Eine Minderung nach §§ 634 Nr. 3, 638 Abs. 1 S. 1 BGB setzt voraus: (1) Werkvertrag (§ 631 BGB) (2) Sach- oder Rechtsmangel (§ 633 BGB) (3) Abnahme des Werkes (§ 640 BGB) (4) Minderungserklärung (§ 638 Abs. 1 S. 1 BGB) (5) Rücktrittsvoraussetzungen (§ 638 Abs. 1 S. 1 BGB: „statt zurückzutreten“) nach (a) § 323 BGB oder (b) § 326 Abs. 5 BGB (6) kein Ausschluss (z.B. § 640 Abs. 3 BGB). Werkvertragliche Gewährleistungsrechte können in Ausnahmefällen auch ohne Abnahme geltend gemacht werden. Mehr dazu findest Du in dieser Aufgabe (BGH, Urteil vom 19.01.2017, VII ZR 301/13).

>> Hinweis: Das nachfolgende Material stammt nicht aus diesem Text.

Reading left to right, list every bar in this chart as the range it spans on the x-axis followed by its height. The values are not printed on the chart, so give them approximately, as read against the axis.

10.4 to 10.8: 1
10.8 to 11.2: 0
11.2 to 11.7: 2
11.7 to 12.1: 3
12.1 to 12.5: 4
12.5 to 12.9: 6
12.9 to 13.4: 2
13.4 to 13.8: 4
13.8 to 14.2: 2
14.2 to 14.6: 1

3. Der Schallschutz ist an drei Stellen im Haus schlechter, als G und M vereinbart haben. Liegt ein Sachmangel nach § 633 Abs. 2 S. 1 BGB vor?

Genau, so ist das!

Eine Sache ist mangelhaft, wenn ihr Ist-Zustand negativ vom Soll-Zustand abweicht. Der Soll-Zustand richtet sich nach § 633 Abs. 2 S. 1, 2 Nr. 1, Nr. 2 BGB. Maßgeblich ist die (ausdrücklich oder konkludent) vereinbarte Beschaffenheit, die nach dem Vertrag vorausgesetzte Verwendung oder die gewöhnliche Verwendung und die Beschaffenheit, die bei Werken gleicher Art üblich ist und die der Besteller nach Art des Werkes erwarten kann. Der Schallschutz weicht negativ von der ausdrücklichen Vereinbarung von G und M ab, womit ein Sachmangel nach § 633 Abs. 2 S. 1 BGB vorliegt. Wir haben den Mangel hier verkürzt dargestellt. Wenn hier in einer Klausur Probleme angelegt sind, solltest Du sorgfältig die Soll-Beschaffenheit herausarbeiten und die negative Abweichung der Ist-Beschaffenheit prüfen. Mehrere Mängel solltest Du sauber getrennt prüfen, damit Deine Ausführungen übersichtlich bleiben.

4. Der mangelhafte Schallschutz beeinträchtigt den Wert des Gebäudes nicht. G erklärt die Minderung gegenüber M. Ist G mit ihrer Minderung erfolgreich (§ 638 Abs. 3 S. 1 BGB)?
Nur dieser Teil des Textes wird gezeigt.